Over one-fifth of NHS nurses looking to quit, finds survey

NHS nurses are facing high levels of burnout and many are thinking of quitting the service all together amid a decline in staff morale, an NHS staff survey has found.

The latest NHS staff survey published yesterday revealed growing dissatisfaction among those working in the NHS, and increased feelings of pessimism and frustration.

Strikingly, one in three of all NHS staff told the staff survey they ‘often think about leaving this organisation’.

NHS nurses showed the steepest increase in dissatisfaction among the professionals who said that they would ‘probably look for a job at a new organisation in the next 12 months’. In 2020, 15% of nurses told the survey that they would be looking for a new job, and this figure rose to 21.5% in 2022.

Likewise, nurses were also the professional group least satisfied with pay. Only 13% of nurses and healthcare assistants said that they were ‘satisfied’ or ‘very satisfied’ with their level of pay, a decrease from a peak of 24.5% in 2019.

The survey took responses from 636,248 staff in the NHS, the largest group of which were registered nurses and midwives and who made up over a quarter of all responses to the staff survey.

More than one-third (34%) of all the staff who responded said that they felt burned out due to work, while a further 45% said they had felt unwell due to work-related stress this year.

Over half (57%) of all staff however reported having had come into work despite being ill in the last three months.

Patricia Marquis, RCN director for England, commented: ‘Nursing staff are the bedrock of the NHS, and the largest profession within the service.
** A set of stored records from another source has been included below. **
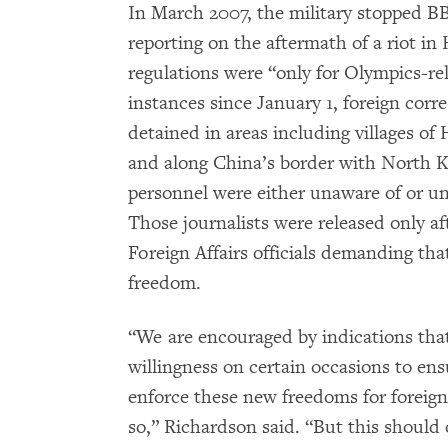
In March 2007, the military stopped 
reporting on the aftermath of a riot in
regulations were “only for Olympics-rela
instances since January 1, foreign cor
detained in areas including villages o
and along China’s border with North Ko
personnel were either unaware of or un
Those journalists were released only af
Foreign Affairs officials demanding that
freedom.
“We are encouraged by indications th
willingness on certain occasions to ensu
enforce these new freedoms for foreig
so,” Richardson said. “But this should o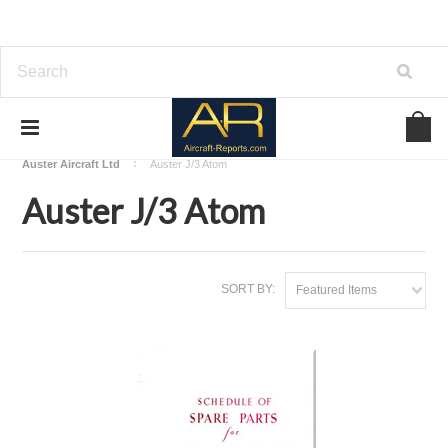
Home
Download Aircraft Airframes Manuals
Auster Aircraft Ltd
Auster J/3 Atom
Auster J/3 Atom
SORT BY:
Featured Items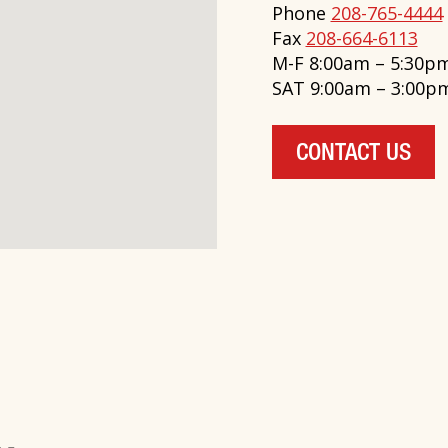
Phone
208-765-4444
Fax
208-664-6113
M-F 8:00am – 5:30p
SAT 9:00am – 3:00p
CONTACT US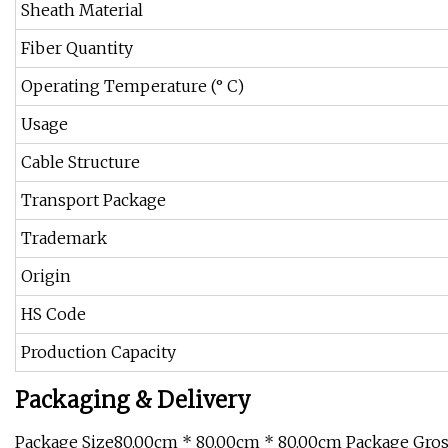
Sheath Material
Fiber Quantity
Operating Temperature (° C)
Usage
Cable Structure
Transport Package
Trademark
Origin
HS Code
Production Capacity
Packaging & Delivery
Package Size80.00cm * 80.00cm * 80.00cm Package Gro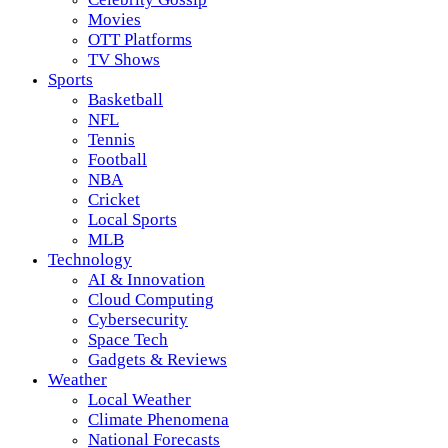
Movies
OTT Platforms
TV Shows
Sports
Basketball
NFL
Tennis
Football
NBA
Cricket
Local Sports
MLB
Technology
AI & Innovation
Cloud Computing
Cybersecurity
Space Tech
Gadgets & Reviews
Weather
Local Weather
Climate Phenomena
National Forecasts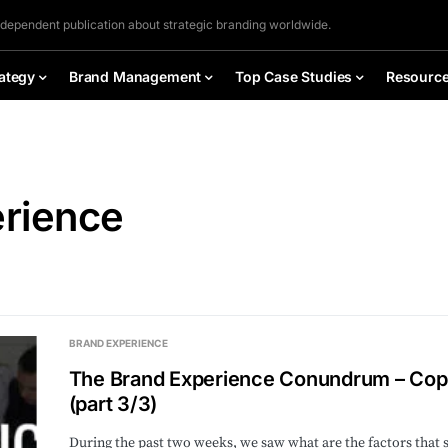
ndependent publication about strategic branding worldwide.
ategy
Brand Management
Top Case Studies
Resourc
erience
BRAND EXPERIENCE
The Brand Experience Conundrum – Copi
(part 3/3)
During the past two weeks, we saw what are the factors that 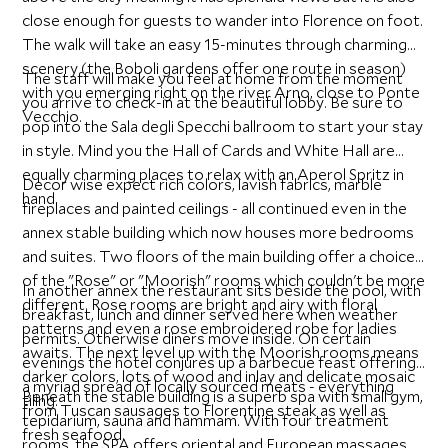
close enough for guests to wander into Florence on foot.
The walk will take an easy 15-minutes through charming
scenery (the Boboli gardens offer one route in season)
The staff will make you feel at home from the moment
with you emerging right on the river Arno, close to Ponte
you arrive to check-in at the beautiful lobby. Be sure to
Vecchio.
pop into the Sala degli Specchi ballroom to start your stay
in style. Mind you the Hall of Cards and White Hall are
equally charming places to relax with an Aperol Spritz in
Decor wise expect rich colors, lavish fabrics, marble
hand.
fireplaces and painted ceilings - all continued even in the
annex stable building which now houses more bedrooms
and suites. Two floors of the main building offer a choice
of the "Rose" or "Moorish" rooms which couldn't be more
In another annex the restaurant sits beside the pool, with
different. Rose rooms are bright and airy with floral
breakfast, lunch and dinner served here when weather
patterns and even a rose embroidered robe for ladies
permits. Otherwise diners move inside. On certain
awaits. The next level up with the Moorish rooms means
evenings the hotel conjures up a barbecue feast offering
darker colors, lots of wood and inlay and delicate mosaic
a myriad spread of locally sourced meats - everything
Beneath the stable building is a superb spa with small gym,
tiling.
from Tuscan sausages to Florentine steak as well as
tepidarium, sauna and hammam. With four treatment
fresh seafood.
rooms, the SPA offers oriental and European massages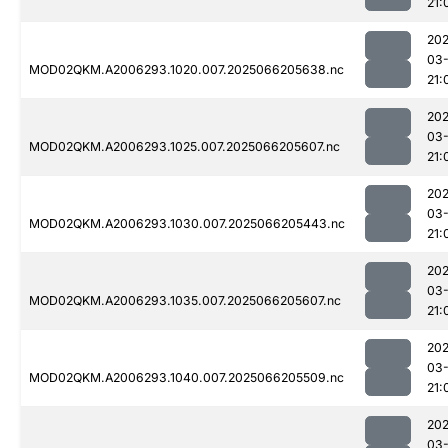
21:
202
03
MOD02QKM.A2006293.1020.007.2025066205638.nc
21:
202
03
MOD02QKM.A2006293.1025.007.2025066205607.nc
21:
202
03
MOD02QKM.A2006293.1030.007.2025066205443.nc
21:
202
03
MOD02QKM.A2006293.1035.007.2025066205607.nc
21:
202
03
MOD02QKM.A2006293.1040.007.2025066205509.nc
21:
202
03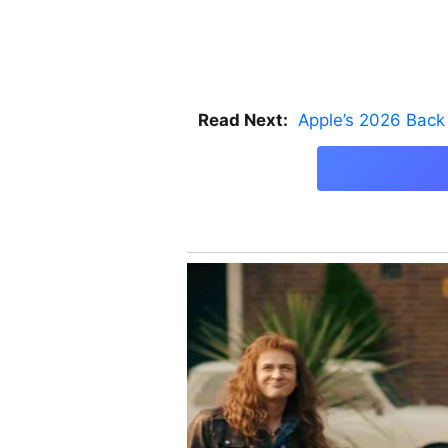
Read Next:
Apple’s 2026 Back 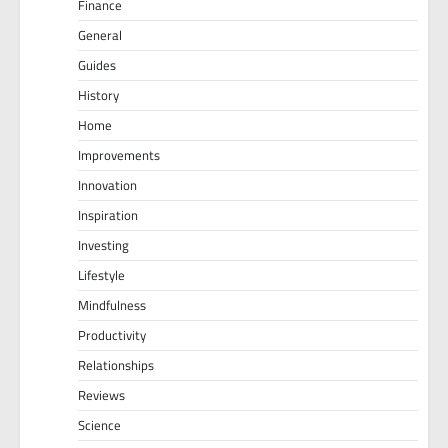
Finance
General
Guides
History
Home
Improvements
Innovation
Inspiration
Investing
Lifestyle
Mindfulness
Productivity
Relationships
Reviews
Science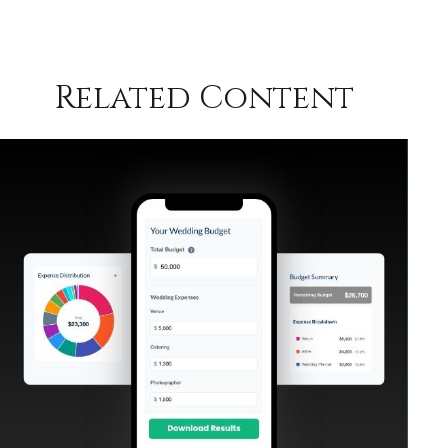
Related Content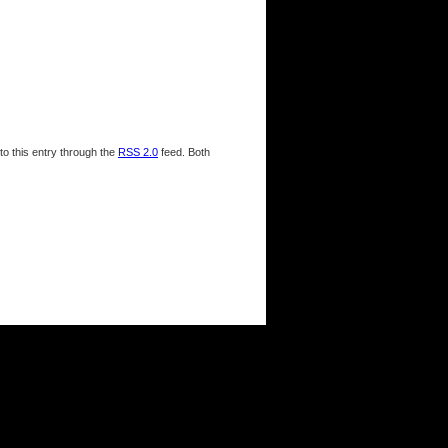
to this entry through the
RSS 2.0
feed. Both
Chronic staff shortages create stress and suffering for everyone in health care – day after day, week after week – it is patients who ultimately feel the impact of these compounding pressures.

‘These findings lay bare not only the intensifying staffing crisis in our NHS, but the devastation that is waiting in the wings if action is not taken quickly.’

Staff shortages and increased demand have both coincided with a significant decline in the confidence of staff in the quality of care that the NHS can provide.

The survey found that less than two-thirds (62.9%) of staff would be willing to recommend the NHS as a place to be cared for, down from 67.8% the year before. Likewise, only 57% of staff would now be willing to recommend the NHS as a place to work.

Danny Mortimer, chief executive of NHS Employers, said that the results of the study were ‘no surprise’ given the last few months of industrial action in the NHS.

This survey comes amidst record levels of staff vacancies in the NHS and a series of intensive pay negotiations between the health unions and the Government.

With 47,000 vacant nursing positions in the NHS, the RCN has been calling for a pay rise of 5% over inflation to ensure that nursing remains an attractive profession.

Mr Mortimer added: ‘NHS leaders are urgently calling for the government to invest in a long promised and much overdue workforce plan and to detail how they will fill these gaps.

‘Until staff know help is coming, their overall satisfaction with the NHS will not improve.’